--- Extracted entries Enclosed Below ---
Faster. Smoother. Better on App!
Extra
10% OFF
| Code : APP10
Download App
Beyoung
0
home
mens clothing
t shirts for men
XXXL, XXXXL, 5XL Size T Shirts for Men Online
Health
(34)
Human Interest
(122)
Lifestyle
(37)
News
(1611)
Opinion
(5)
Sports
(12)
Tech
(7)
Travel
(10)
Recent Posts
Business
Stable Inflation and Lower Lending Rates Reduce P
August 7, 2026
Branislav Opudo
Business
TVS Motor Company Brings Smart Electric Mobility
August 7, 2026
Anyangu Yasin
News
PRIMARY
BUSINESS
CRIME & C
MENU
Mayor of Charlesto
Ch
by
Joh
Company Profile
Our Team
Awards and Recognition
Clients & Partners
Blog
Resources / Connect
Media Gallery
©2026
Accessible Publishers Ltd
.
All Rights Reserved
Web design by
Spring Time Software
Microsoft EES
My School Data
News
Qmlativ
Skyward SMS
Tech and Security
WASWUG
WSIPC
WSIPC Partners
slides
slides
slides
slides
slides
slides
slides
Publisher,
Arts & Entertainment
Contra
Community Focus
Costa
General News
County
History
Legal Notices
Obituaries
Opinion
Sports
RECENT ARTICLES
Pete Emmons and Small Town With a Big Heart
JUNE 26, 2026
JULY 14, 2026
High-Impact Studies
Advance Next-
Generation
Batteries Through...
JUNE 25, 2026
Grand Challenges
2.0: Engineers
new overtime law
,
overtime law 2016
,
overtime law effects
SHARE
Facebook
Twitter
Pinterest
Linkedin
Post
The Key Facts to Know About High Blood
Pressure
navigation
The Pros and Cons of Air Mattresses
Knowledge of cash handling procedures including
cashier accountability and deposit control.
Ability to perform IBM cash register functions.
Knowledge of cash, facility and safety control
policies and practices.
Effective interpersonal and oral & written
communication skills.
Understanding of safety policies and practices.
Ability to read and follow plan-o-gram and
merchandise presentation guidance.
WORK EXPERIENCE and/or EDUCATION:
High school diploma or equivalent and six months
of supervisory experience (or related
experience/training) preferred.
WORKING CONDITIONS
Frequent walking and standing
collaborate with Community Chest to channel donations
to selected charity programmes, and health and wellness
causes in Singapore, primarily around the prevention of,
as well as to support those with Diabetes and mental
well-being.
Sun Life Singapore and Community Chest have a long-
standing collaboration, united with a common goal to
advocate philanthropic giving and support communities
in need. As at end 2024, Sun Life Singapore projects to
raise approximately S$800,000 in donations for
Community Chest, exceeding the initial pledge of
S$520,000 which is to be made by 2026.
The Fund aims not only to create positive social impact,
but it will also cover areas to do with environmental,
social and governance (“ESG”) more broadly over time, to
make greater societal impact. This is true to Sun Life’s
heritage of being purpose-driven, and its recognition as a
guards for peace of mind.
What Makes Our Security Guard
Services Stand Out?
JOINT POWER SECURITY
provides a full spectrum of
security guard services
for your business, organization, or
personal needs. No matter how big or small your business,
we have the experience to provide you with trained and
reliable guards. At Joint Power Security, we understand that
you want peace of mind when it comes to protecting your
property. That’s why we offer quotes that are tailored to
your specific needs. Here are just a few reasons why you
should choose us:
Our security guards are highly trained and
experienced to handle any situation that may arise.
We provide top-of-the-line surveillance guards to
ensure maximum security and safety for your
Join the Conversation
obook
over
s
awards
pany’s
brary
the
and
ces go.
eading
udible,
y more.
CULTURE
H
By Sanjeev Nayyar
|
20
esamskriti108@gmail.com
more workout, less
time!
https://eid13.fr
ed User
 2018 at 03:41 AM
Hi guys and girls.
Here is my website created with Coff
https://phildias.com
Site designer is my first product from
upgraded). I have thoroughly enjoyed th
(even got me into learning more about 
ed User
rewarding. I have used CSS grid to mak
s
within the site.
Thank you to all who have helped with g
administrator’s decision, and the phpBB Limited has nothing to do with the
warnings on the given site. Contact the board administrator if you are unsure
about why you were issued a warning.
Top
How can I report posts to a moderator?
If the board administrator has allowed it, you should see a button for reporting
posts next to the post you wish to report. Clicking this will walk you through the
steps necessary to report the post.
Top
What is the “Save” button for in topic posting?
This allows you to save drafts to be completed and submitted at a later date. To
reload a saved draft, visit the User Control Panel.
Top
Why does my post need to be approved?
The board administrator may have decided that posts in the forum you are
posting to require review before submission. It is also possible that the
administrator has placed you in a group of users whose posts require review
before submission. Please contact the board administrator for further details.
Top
--- End of Enclosed Extracted entries ---
The task:
Put all of the lines above into a JSON list of strings, one string per line, leaving out any blank lines.

Result for this task:
[
  "Faster. Smoother. Better on App!",
  "Extra",
  "10% OFF",
  "| Code : APP10",
  "Download App",
  "Beyoung",
  "0",
  "home",
  "mens clothing",
  "t shirts for men",
  "XXXL, XXXXL, 5XL Size T Shirts for Men Online",
  "Health",
  "(34)",
  "Human Interest",
  "(122)",
  "Lifestyle",
  "(37)",
  "News",
  "(1611)",
  "Opinion",
  "(5)",
  "Sports",
  "(12)",
  "Tech",
  "(7)",
  "Travel",
  "(10)",
  "Recent Posts",
  "Business",
  "Stable Inflation and Lower Lending Rates Reduce P",
  "August 7, 2026",
  "Branislav Opudo",
  "Business",
  "TVS Motor Company Brings Smart Electric Mobility",
  "August 7, 2026",
  "Anyangu Yasin",
  "News",
  "PRIMARY",
  "BUSINESS",
  "CRIME & C",
  "MENU",
  "Mayor of Charlesto",
  "Ch",
  "by",
  "Joh",
  "Company Profile",
  "Our Team",
  "Awards and Recognition",
  "Clients & Partners",
  "Blog",
  "Resources / Connect",
  "Media Gallery",
  "©2026",
  "Accessible Publishers Ltd",
  ".",
  "All Rights Reserved",
  "Web design by",
  "Spring Time Software",
  "Microsoft EES",
  "My School Data",
  "News",
  "Qmlativ",
  "Skyward SMS",
  "Tech and Security",
  "WASWUG",
  "WSIPC",
  "WSIPC Partners",
  "slides",
  "slides",
  "slides",
  "slides",
  "slides",
  "slides",
  "slides",
  "Publisher,",
  "Arts & Entertainment",
  "Contra",
  "Community Focus",
  "Costa",
  "General News",
  "County",
  "History",
  "Legal Notices",
  "Obituaries",
  "Opinion",
  "Sports",
  "RECENT ARTICLES",
  "Pete Emmons and Small Town With a Big Heart",
  "JUNE 26, 2026",
  "JULY 14, 2026",
  "High-Impact Studies",
  "Advance Next-",
  "Generation",
  "Batteries Through...",
  "JUNE 25, 2026",
  "Grand Challenges",
  "2.0: Engineers",
  "new overtime law",
  ",",
  "overtime law 2016",
  ",",
  "overtime law effects",
  "SHARE",
  "Facebook",
  "Twitter",
  "Pinterest",
  "Linkedin",
  "Post",
  "The Key Facts to Know About High Blood",
  "Pressure",
  "navigation",
  "The Pros and Cons of Air Mattresses",
  "Knowledge of cash handling procedures including",
  "cashier accountability and deposit control.",
  "Ability to perform IBM cash register functions.",
  "Knowledge of cash, facility and safety control",
  "policies and practices.",
  "Effective interpersonal and oral & written",
  "communication skills.",
  "Understanding of safety policies and practices.",
  "Ability to read and follow plan-o-gram and",
  "merchandise presentation guidance.",
  "WORK EXPERIENCE and/or EDUCATION:",
  "High school diploma or equivalent and six months",
  "of supervisory experience (or related",
  "experience/training) preferred.",
  "WORKING CONDITIONS",
  "Frequent walking and standing",
  "collaborate with Community Chest to channel donations",
  "to selected charity programmes, and health and wellness",
  "causes in Singapore, primarily around the prevention of,",
  "as well as to support those with Diabetes and mental",
  "well-being.",
  "Sun Life Singapore and Community Chest have a long-",
  "standing collaboration, united with a common goal to",
  "advocate philanthropic giving and support communities",
  "in need. As at end 2024, Sun Life Singapore projects to",
  "raise approximately S$800,000 in donations for",
  "Community Chest, exceeding the initial pledge of",
  "S$520,000 which is to be made by 2026.",
  "The Fund aims not only to create positive social impact,",
  "but it will also cover areas to do with environmental,",
  "social and governance (“ESG”) more broadly over time, to",
  "make greater societal impact. This is true to Sun Life’s",
  "heritage of being purpose-driven, and its recognition as a",
  "guards for peace of mind.",
  "What Makes Our Security Guard",
  "Services Stand Out?",
  "JOINT POWER SECURITY",
  "provides a full spectrum of",
  "security guard services",
  "for your business, organization, or",
  "personal needs. No matter how big or small your business,",
  "we have the experience to provide you with trained and",
  "reliable guards. At Joint Power Security, we understand that",
  "you want peace of mind when it comes to protecting your",
  "property. That’s why we offer quotes that are tailored to",
  "your specific needs. Here are just a few reasons why you",
  "should choose us:",
  "Our security guards are highly trained and",
  "experienced to handle any situation that may arise.",
  "We provide top-of-the-line surveillance guards to",
  "ensure maximum security and safety for your",
  "Join the Conversation",
  "obook",
  "over",
  "s",
  "awards",
  "pany’s",
  "brary",
  "the",
  "and",
  "ces go.",
  "eading",
  "udible,",
  "y more.",
  "CULTURE",
  "H",
  "By Sanjeev Nayyar",
  "|",
  "20",
  "esamskriti108@gmail.com",
  "more workout, less",
  "time!",
  "https://eid13.fr",
  "ed User",
  " 2018 at 03:41 AM",
  "Hi guys and girls.",
  "Here is my website created with Coff",
  "https://phildias.com",
  "Site designer is my first product from",
  "upgraded). I have thoroughly enjoyed th",
  "(even got me into learning more about ",
  "ed User",
  "rewarding. I have used CSS grid to mak",
  "s",
  "within the site.",
  "Thank you to all who have helped with g",
  "administrator’s decision, and the phpBB Limited has nothing to do with the",
  "warnings on the given site. Contact the board administrator if you are unsure",
  "about why you were issued a warning.",
  "Top",
  "How can I report posts to a moderator?",
  "If the board administrator has allowed it, you should see a button for reporting",
  "posts next to the post you wish to report. Clicking this will walk you through the",
  "steps necessary to report the post.",
  "Top",
  "What is the “Save” button for in topic posting?",
  "This allows you to save drafts to be completed and submitted at a later date. To",
  "reload a saved draft, visit the User Control Panel.",
  "Top",
  "Why does my post need to be approved?",
  "The board administrator may have decided that posts in the forum you are",
  "posting to require review before submission. It is also possible that the",
  "administrator has placed you in a group of users whose posts require review",
  "before submission. Please contact the board administrator for further details.",
  "Top"
]